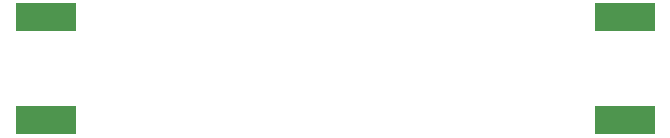
<source format=gbr>
%TF.GenerationSoftware,KiCad,Pcbnew,(5.1.6-0-10_14)*%
%TF.CreationDate,2021-02-23T09:24:48-06:00*%
%TF.ProjectId,MBFrontEnd,4d424672-6f6e-4744-956e-642e6b696361,rev?*%
%TF.SameCoordinates,Original*%
%TF.FileFunction,Paste,Bot*%
%TF.FilePolarity,Positive*%
%FSLAX46Y46*%
G04 Gerber Fmt 4.6, Leading zero omitted, Abs format (unit mm)*
G04 Created by KiCad (PCBNEW (5.1.6-0-10_14)) date 2021-02-23 09:24:48*
%MOMM*%
%LPD*%
G01*
G04 APERTURE LIST*
%ADD10R,5.080000X2.420000*%
G04 APERTURE END LIST*
D10*
%TO.C,J1*%
X57980000Y-117620000D03*
X57980000Y-126380000D03*
%TD*%
%TO.C,J2*%
X106970000Y-117620000D03*
X106970000Y-126380000D03*
%TD*%
M02*

</source>
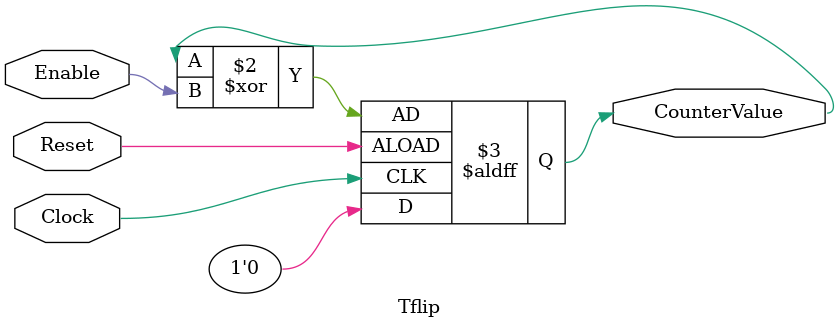
<source format=v>
module part1 (
	input Clock,
	input Enable,
	input Reset,
	output [7:0] CounterValue
);
	wire [6:0] q;
	assign q[0] = Enable & CounterValue[0];
	
	Tflip u1 (.Clock(Clock), .Enable(Enable), .Reset(Reset), .CounterValue(CounterValue[0]));
	
	Tflip u2 (.Clock(Clock), .Enable(q[0]), .Reset(Reset), .CounterValue(CounterValue[1]));
	
	Tflip u3 (.Clock(Clock), .Enable(q[1]), .Reset(Reset), .CounterValue(CounterValue[2]));
	
	Tflip u4 (.Clock(Clock), .Enable(q[2]), .Reset(Reset), .CounterValue(CounterValue[3]));
	
	Tflip u5 (.Clock(Clock), .Enable(q[3]), .Reset(Reset), .CounterValue(CounterValue[4]));
	
	Tflip u6 (.Clock(Clock), .Enable(q[4]), .Reset(Reset), .CounterValue(CounterValue[5]));
	
	Tflip u7 (.Clock(Clock), .Enable(q[5]), .Reset(Reset), .CounterValue(CounterValue[6]));
		
	Tflip u8 (.Clock(Clock), .Enable(q[6]), .Reset(Reset), .CounterValue(CounterValue[7]));	
endmodule

module Tflip (
	input Clock,
	input Enable,
	input Reset,
	output reg CounterValue
);
	
	always @(posedge Clock, negedge Reset) begin
		if (Reset) begin
			CounterValue <= 1'b0;
		end
		
		else begin
			CounterValue <= CounterValue ^ Enable;
		end
	end
endmodule

</source>
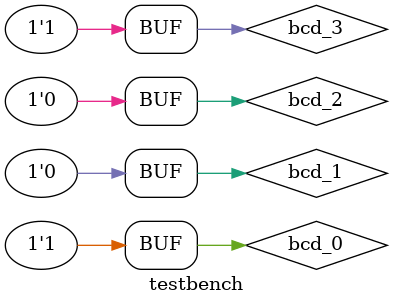
<source format=v>
module testbench;

  reg bcd_0, bcd_1, bcd_2, bcd_3; 
  wire [6:0] segments;
  bcd_to_7seg b(
    .bcd_0(bcd_0), 
    .bcd_1(bcd_1),
    .bcd_2(bcd_2),
    .bcd_3(bcd_3),
    .segments(segments)
  );

  initial begin
    {bcd_3, bcd_2, bcd_1, bcd_0} = 4'b0000; #50;
    {bcd_3, bcd_2, bcd_1, bcd_0} = 4'b0001; #50;
    {bcd_3, bcd_2, bcd_1, bcd_0} = 4'b0010; #50;
    {bcd_3, bcd_2, bcd_1, bcd_0} = 4'b0011; #50;
    {bcd_3, bcd_2, bcd_1, bcd_0} = 4'b0100; #50;
    {bcd_3, bcd_2, bcd_1, bcd_0} = 4'b0101; #50; 
    {bcd_3, bcd_2, bcd_1, bcd_0} = 4'b0110; #50;
    {bcd_3, bcd_2, bcd_1, bcd_0} = 4'b0111; #50;
    {bcd_3, bcd_2, bcd_1, bcd_0} = 4'b1000; #50;
    {bcd_3, bcd_2, bcd_1, bcd_0} = 4'b1001; #50;
  end

endmodule
</source>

*****

**Exercise**
The count of lines above that contain "APERTURE" is all that should be given.

**Response area**
2